Just to set expectations, the way GPT-4 responds to my prompts might vary slightly for you due to its stochastic (random) approach to text generation. This means that even with the same input, the model might produce slightly different answers. I’ll offer a basic framework to demonstrate the typical sequence of steps. Be mentally prepared that you might need to refine your requests and polish the result on your own. Sometimes it took me a couple of hours, but it’s worth it, believe me!

Example of a neutral voice: audio + spectrogram

Example of a neutral voice from TESS dataset
spectrogram
Spectrogram of a neutral voice

And a sad one:

Example of a sad voice from TESS dataset
spectrogram
Spectrogram of a sad voice

When I saw the first results, I had something like a research itch. And it was hard to stop.

So, what’s next?

I have the training and validation data. Now I need to find a recording to test the model.

I wanted to find a genuinely emotional voice, preferably one whose emotionality is officially confirmed. And remember, we need a female voice!

What associations do you have with the combination of ‘undeniable sadness’ + ‘female voice’? For me, it’s Meryl Streep! A three-time Oscar winner.

For the test, I decided to choose the famous ‘sad’ monologue of Meryl Streep from the film “Sophie’s Choice”.

A fragment of Meryl Streep’s monologue from the movie “Sophie’s Choice”.
Spectrogram of a fragment of Meryl’s monologue.

Here’s the link to my notebook with all the data for my dataset. In case you want to repeat my experiment.

Step 6: Training the model

The most challenging and crucial part!

To ensure I didn’t mistakenly modify the original code, I used the original file from lesson #1. Using the ‘Edit my copy’ option, I created my own copy.
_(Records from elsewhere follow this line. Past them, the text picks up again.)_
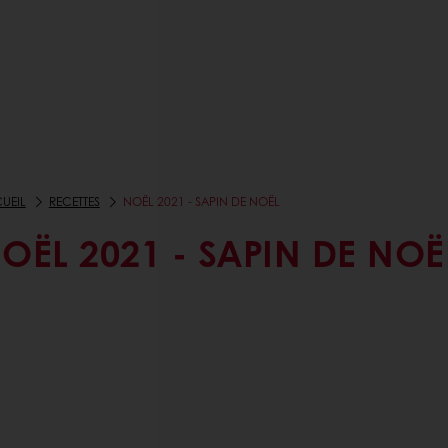
UEIL
RECETTES
NOËL 2021 - SAPIN DE NOËL
OËL 2021 - SAPIN DE NOË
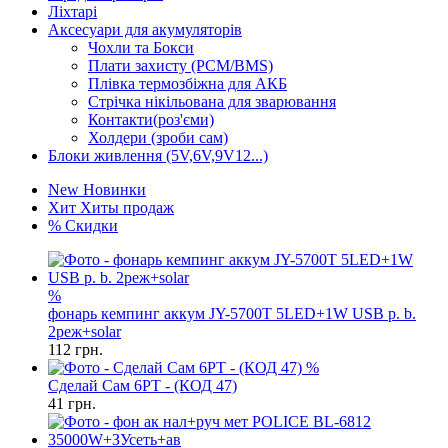
Ліхтарі
Аксесуари для акумуляторів
Чохли та Бокси
Плати захисту (PCM/BMS)
Плівка термозбіжна для АКБ
Стрічка нікільована для зварювання
Контакти(роз'єми)
Холдери (зроби сам)
Блоки живлення (5V,6V,9V12...)
New
Новинки
Хит
Хиты продаж
%
Скидки
%
фонарь кемпинг аккум JY-5700T 5LED+1W USB p. b.
2реж+solar
112
грн.
%
Сделай Сам 6PT - (КОД 47)
41
грн.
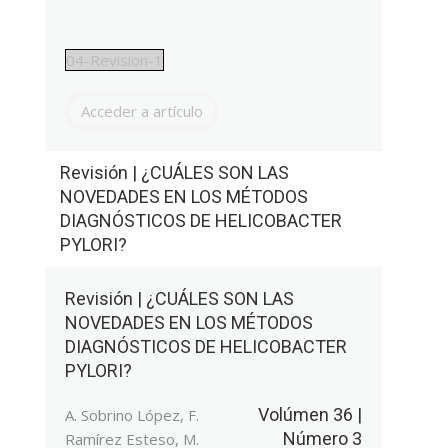
04-Revision-1
Acceder a artículo
Revisión | ¿CUÁLES SON LAS
NOVEDADES EN LOS MÉTODOS
DIAGNÓSTICOS DE HELICOBACTER
PYLORI?
Revisión | ¿CUÁLES SON LAS
NOVEDADES EN LOS MÉTODOS
DIAGNÓSTICOS DE HELICOBACTER
PYLORI?
Volúmen 36 |
A. Sobrino López, F.
Número 3
Ramírez Esteso, M.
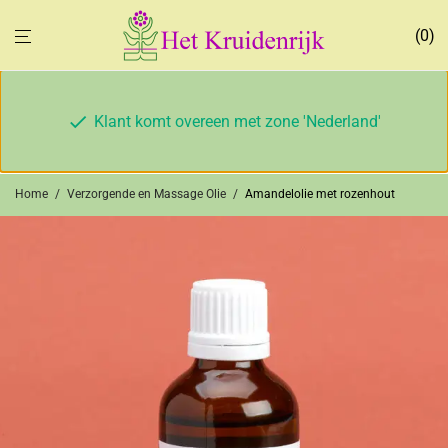
0
Klant komt overeen met zone 'Nederland'
Home
/
Verzorgende en Massage Olie
/
Amandelolie met rozenhout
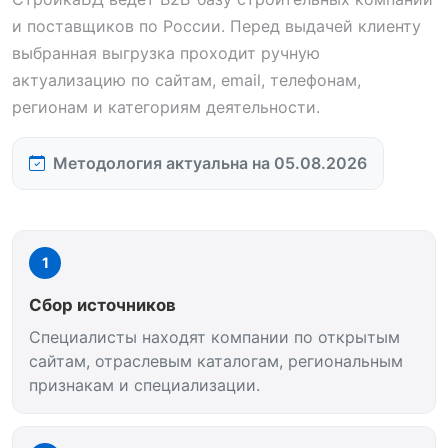
и поставщиков по России. Перед выдачей клиенту
выбранная выгрузка проходит ручную
актуализацию по сайтам, email, телефонам,
регионам и категориям деятельности.
Методология актуальна на 05.08.2026
1
Сбор источников
Специалисты находят компании по открытым
сайтам, отраслевым каталогам, региональным
признакам и специализации.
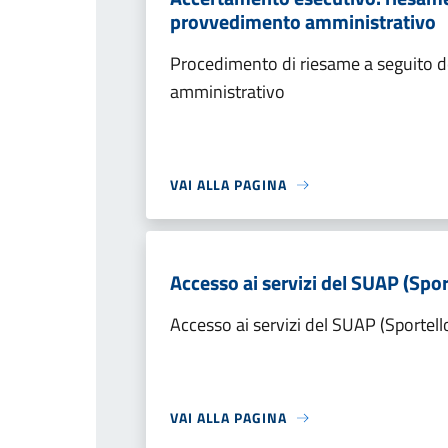
provvedimento amministrativo
Procedimento di riesame a seguito de
amministrativo
VAI ALLA PAGINA
Accesso ai servizi del SUAP (Spor
Accesso ai servizi del SUAP (Sportell
VAI ALLA PAGINA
Instead of using giving pictures of birds and forests, I used my dataset of spectrograms. Which I downloaded into a copy of the notebook. (Of course, I asked the GPT chat how to specifically upload my files to the notebook to use them in the code).
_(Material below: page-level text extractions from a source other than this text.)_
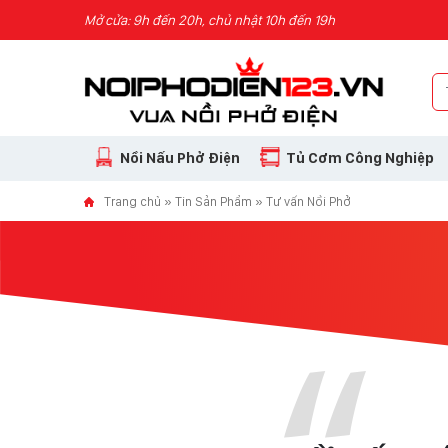
Skip to content
Mở cửa: 9h đến 20h, chủ nhật 10h đến 19h
Nồi Nấu Phở Điện
Tủ Cơm Công Nghiệp
Trang chủ
»
Tin Sản Phẩm
»
Tư vấn Nồi Phở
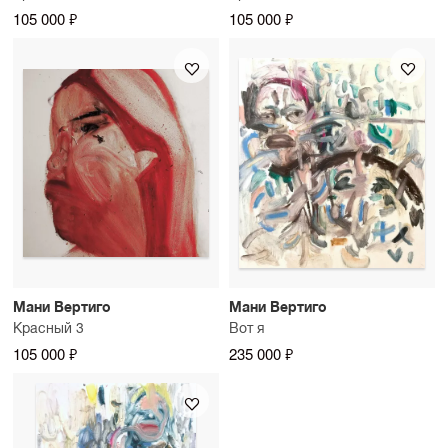
105 000 ₽
105 000 ₽
Мани Вертиго
Мани Вертиго
Красный 3
Вот я
105 000 ₽
235 000 ₽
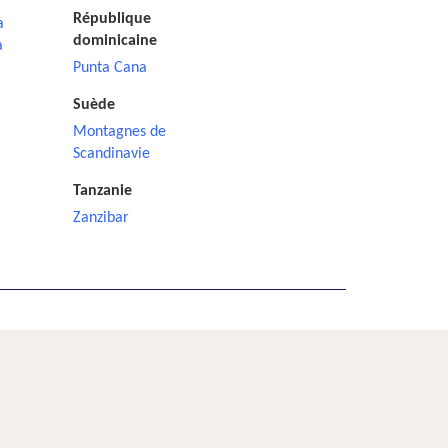
République
a
dominicaine
a
Punta Cana
Suède
Montagnes de
Scandinavie
Tanzanie
Zanzibar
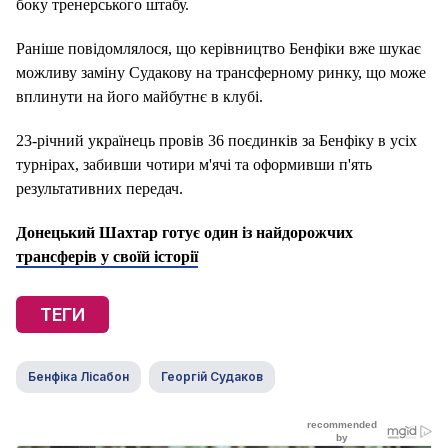
боку тренерського штабу.
Раніше повідомлялося, що керівництво Бенфіки вже шукає
можливу заміну Судакову на трансферному ринку, що може
вплинути на його майбутнє в клубі.
23-річний українець провів 36 поєдинків за Бенфіку в усіх
турнірах, забивши чотири м'ячі та оформивши п'ять
результативних передач.
Донецький Шахтар готує один із найдорожчих
трансферів у своїй історії
ТЕГИ
Бенфіка Лісабон
Георгій Судаков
Obviously, I couldn’t get the model running on the first try. To fix the code, I not only consulted GPT-4 but also searched for solutions on Google and specialized forums. Yet, during my most challenging moments, I had to ask for help from a programmer friend. But in the end, I finally figured out what the point of variables in code is! Yay!

After a few agonizing hours, the code worked! And the model started the training process without those horrible big red error messages.

The process of training my first model on the Kaggle platform.

And that’s when the absolute shock finally hit me. “Oh my God! I’ve created my own Deep Learning model, and I don’t even realize how I did it!

Step 7: Testing the model ✨

Now it was time to test a fragment of Meryl Streep’s monologue.

I held my breath. After all, at this moment, the model was to deliver a harsh judgment on the acting abilities of the famous actress. (Does she work on Stanislavski’s system or not?).

So, what do you think? The model determined the level of sadness in the voice as 99 percent! 🎉

Screenshot from Kaggle Notebook with DL-model test results

Hooray! Meryl Streep lived up to her Oscar-winning status!

Illustration by Maria Kovalevich

This experience changed my view of the industry a lot.

Initially, as a product designer, I viewed AI as a mysterious and overwhelming force, far removed from my domain of expertise.

However, after diving into the fundamentals and building my first Deep Learning model, my perspective shifted dramatically. What once seemed like a magical black box became a comprehensible tool.

With this newfound understanding, I began to see AI not just as a technological marvel, but as an instrument I could integrate into my design process, enhancing my work and bringing innovative solutions to the forefront.

And the last thing

I didn’t burden you with unnecessary boring details. But in case you have questions, I’m at your service and will be glad to assist you in your challenging journey.

Don’t give up, a well-deserved reward awaits you at the end.

And one more thing (really the last one, I promise!)

The most important lesson I learned from this project can be articulated as follows:

When you use ML, you operate from first principles. You don’t delve into the “why”; it just happens. Instead of explaining “why”, you simply provide the data: “this is a bird” and “this is a forest”. From there, it learns.